Per the foregoing all-important equation, only two objects are necessary to compute the estimates manually: (1) the matrix $\mathbf{X}$ and (2) the vector $\mathbf{y}$. Both are easy to extract from mtcars.

## getting X the easy but obfuscated way
X = model.matrix(mpg ~ wt + cyl, data=mtcars)

## getting X a more transparent way:
## grab only the wt and cyl columns from mtcars
## and prepend a column of ones to represent the intercept
X = cbind(1, mtcars[, c("wt", "cyl")])
X = as.matrix(X) # transform data.frame to matrix type

## getting y
y = mtcars[, "mpg"]


Given $\mathbf{X}$ and $\mathbf{y}$, all that’s left are matrix operations. Mathematically they are described in this tutorial from Harvey Mudd College. Computationally, t() transposes, solve() inverts, and %*% multiplies matrices.

Now for the moment of truth—X prime X inverse X prime y.

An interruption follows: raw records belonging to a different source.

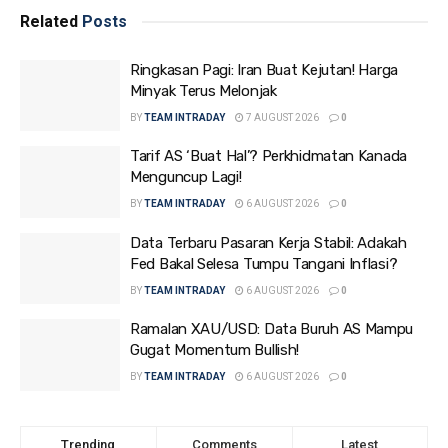
Related
Posts
Ringkasan Pagi: Iran Buat Kejutan! Harga
Minyak Terus Melonjak
BY
TEAM INTRADAY
7 AUGUST 2026
0
Tarif AS ‘Buat Hal’? Perkhidmatan Kanada
Menguncup Lagi!
BY
TEAM INTRADAY
6 AUGUST 2026
0
Data Terbaru Pasaran Kerja Stabil: Adakah
Fed Bakal Selesa Tumpu Tangani Inflasi?
BY
TEAM INTRADAY
6 AUGUST 2026
0
Ramalan XAU/USD: Data Buruh AS Mampu
Gugat Momentum Bullish!
BY
TEAM INTRADAY
6 AUGUST 2026
0
Trending
Comments
Latest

solve(t(X) %*% X) %*% t(X) %*% y

         [,1]
1   39.686261
wt  -3.190972
cyl -1.507795


This formula doesn’t get us p-values but who needs those anyway. 😉

[1] OLS is BLUE—the best linear unbiased estimator—under certain assumptions that are very important but beyond the scope of this post.